Homelessness and health are inextricably linked. People experiencing homelessness often have serious physical and behavioral health needs but little access to traditional health care facilities and providers.
While the health care system was not designed to help people who don’t have stable housing or transportation, it has a role to play in ensuring treatment for them. Street medicine programs emerged to do just that.
Street medicine is the provision of health care directly to people who are unsheltered, in their own environment. First established in the early 1990s, street medicine has evolved from a fringe movement of health care providers to an organized area of medicine, with programs that span the globe.
Broadly defined, street medicine includes walking teams, medical vans, and outdoor clinics. Using tailored outreach and engagement strategies, street medicine programs can provide direct care outdoors to people who have not sought or do not want to seek care in traditional settings or help link people to brick-and-mortar primary care sites and housing.
Given California’s large numbers of people experiencing unsheltered homelessness, additional street medicine programs that are sustainably funded are needed across the state.
Our Goal
CHCF supports projects that expand proven models of street medicine programs that are responsive and equitably focused on people’s behavioral, physical, and housing needs. We seek to commission evaluations and quality improvement plans. Finally, we support research into policy approaches to improve the coordination and delivery of street-based care for people experiencing unsheltered homelessness. Following is a summary of our current work in this area.
Project Highlights
Understand Existing Street Medicine Models
Starting in 2022, a team of researchers at the Keck School of Medicine of the University of Southern California’s Division of Street Medicine conducted the first review of the current state of street medicine in California. The team identified 25 programs in California that met the definition of street medicine, as defined by the Street Medicine Institute. The researchers conducted a 41-question survey and interviews with select program leaders and other health care leaders. They also conducted site visits with diverse street medicine programs around California.
Their paper, The California Street Medicine Landscape Survey and Report, includes these key findings:
- The majority of the 25 programs identified are in Los Angeles County or the San Francisco Bay Area.
- Nearly half are part of a Federally Qualified Health Center. Other sponsors are hospitals, independent nonprofit organizations, government entities, academic institutions, and health plans.
- Street medicine is a critical access point for people of color, with 25% of patients identifying as Black and 23% identifying as Latino/x.
- Prescribers (physicians, physician assistants, and nurse practitioners) form the staffing backbone of nearly all street medicine teams in California. Teams also routinely include registered nurses, community health workers, and peers.

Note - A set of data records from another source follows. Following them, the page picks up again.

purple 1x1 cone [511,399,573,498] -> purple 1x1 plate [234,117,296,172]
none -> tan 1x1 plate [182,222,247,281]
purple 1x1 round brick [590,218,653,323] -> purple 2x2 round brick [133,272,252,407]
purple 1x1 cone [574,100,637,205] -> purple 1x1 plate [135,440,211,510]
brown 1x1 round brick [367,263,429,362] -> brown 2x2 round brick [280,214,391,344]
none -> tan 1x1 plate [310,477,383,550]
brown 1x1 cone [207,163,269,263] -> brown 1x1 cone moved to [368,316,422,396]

- More than two-thirds of street medicine programs diagnose and treat mental health conditions and substance use disorders, with 60% providing medication-assisted therapy. The majority provide primary care services.

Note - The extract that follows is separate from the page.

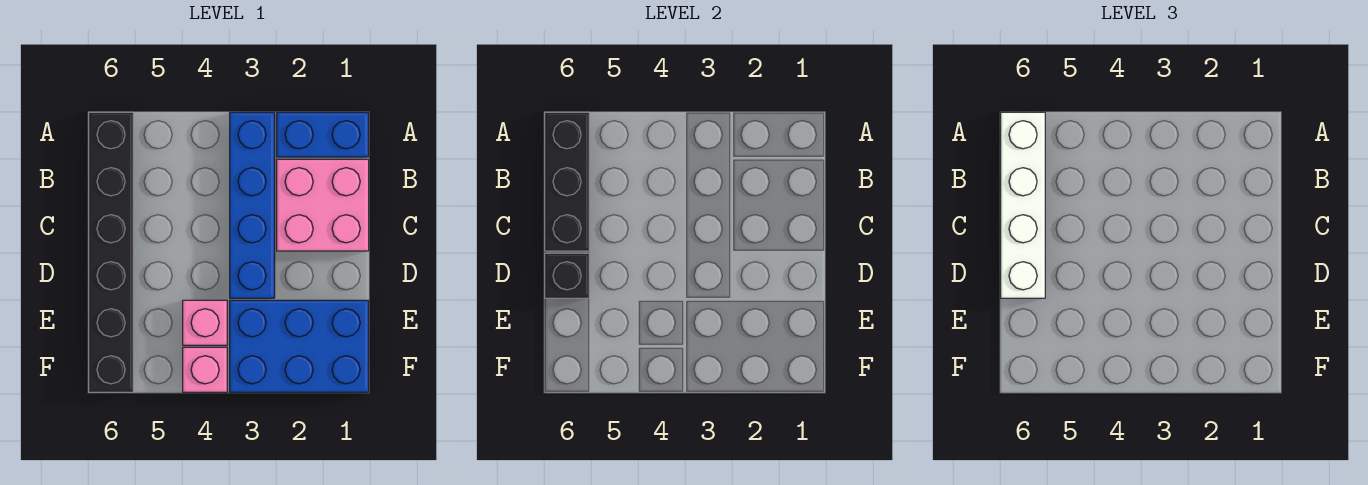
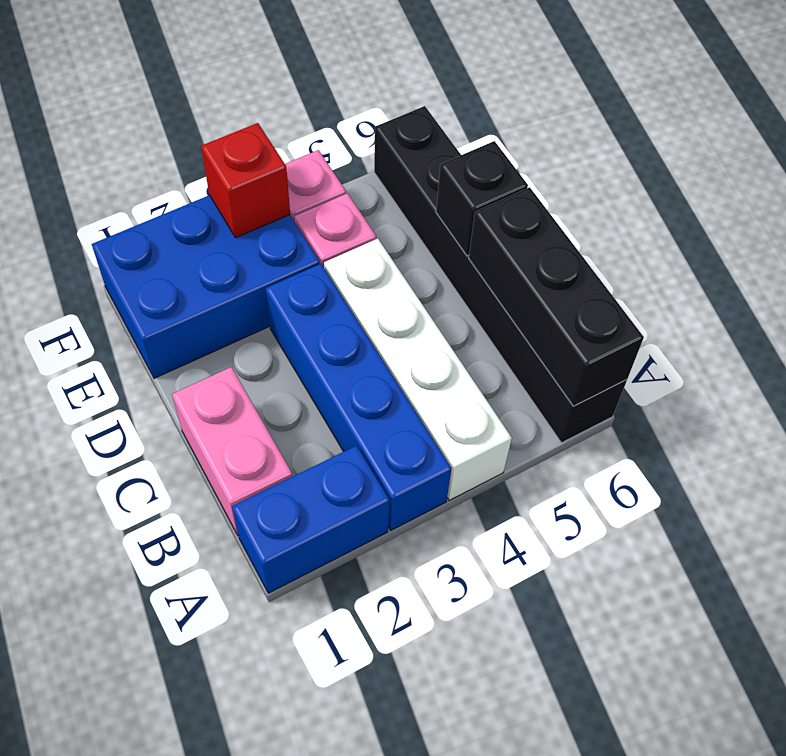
white 1x4 brick [1001,112,1045,298] -> white 1x4 brick moved to [324,239,512,500]
pink 2x2 brick [277,159,369,251] -> pink 1x2 brick [172,367,293,535]
none -> red 1x1 brick [201,123,290,238]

- Nearly all street medicine patients are insured, with at least 57% having Medicaid and 14% having Medicaid and Medicare.
CHCF published State of Street Medicine in California (PDF), a summary of the landscape paper.

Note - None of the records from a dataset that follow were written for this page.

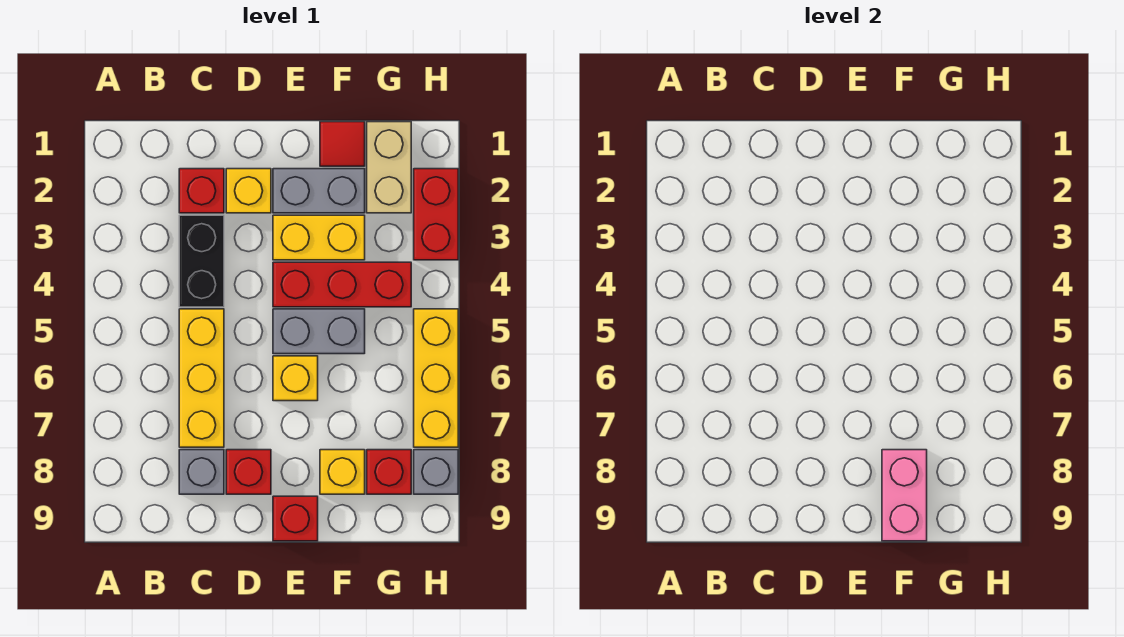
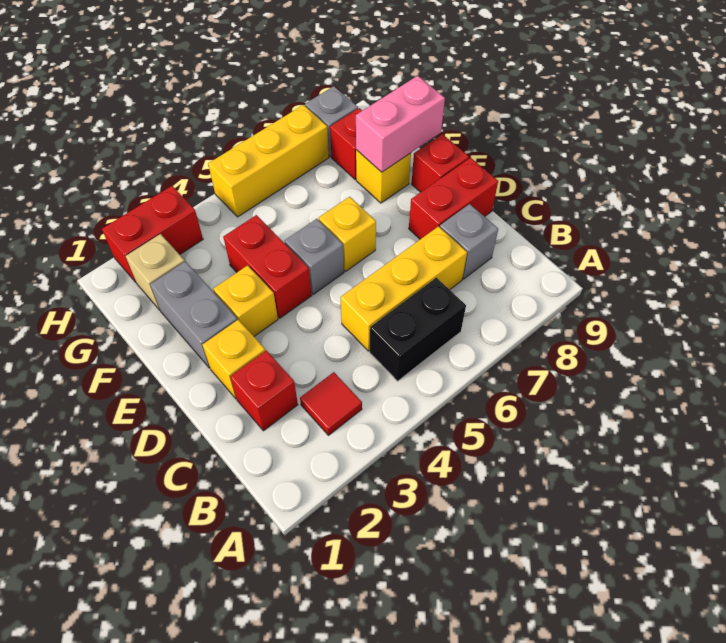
black 1x2 brick [179,215,224,307] -> black 1x2 brick moved to [370,278,466,381]
red 1x1 brick [226,450,271,494] -> red 1x2 brick [409,158,498,239]
yellow 1x2 brick [273,215,365,260] -> yellow 1x1 brick [213,265,278,336]
red 1x3 brick [273,262,411,307] -> red 1x2 brick [223,215,312,318]
grey 1x2 brick [273,309,365,354] -> grey 1x1 brick [285,219,344,295]
red 1x1 tile [320,122,365,166] -> red 1x1 tile moved to [300,372,362,435]
tan 1x2 brick [367,122,411,213] -> tan 1x1 brick [126,234,185,310]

Street Medicine Video Site Visits
While the USC Street Medicine team was conducting the landscape survey described above, they were accompanied by videographer-storyteller Mark Horvath of Invisible People, a nonprofit group that educates the public about homelessness. Horvath created video site visits of street medicine programs in Bakersfield, Los Angeles, Oakland, and Redding.
While of broad interest, these videos may be of particular interest to clinicians or organizations interested in launching or expanding their street medicine programs. Viewers will learn about different models, engagement strategies, and street-based health care interventions.
Additional Resources
In November 2022, California’s Department of Health Care Services issued detailed guidance (PDF) on how managed care health insurance plans could work with street medicine providers to address the clinical and nonclinical needs of Californians experiencing homelessness. The guidance clarifies how plans can contract with different types of street medicine teams and allow those teams to bill for providing care outside of a facility.
A CHCF issue brief, A Game Changer for Street Medicine: Key Takeaways from New Medi-Cal Guidelines, outlines the key takeaways from the department’s guidelines and describes several areas to watch as implementation unfolds.
An article published on The CHCF Blog, “Street Medicine in California: ‘Go to the People,’” features an interview with Brett Feldman.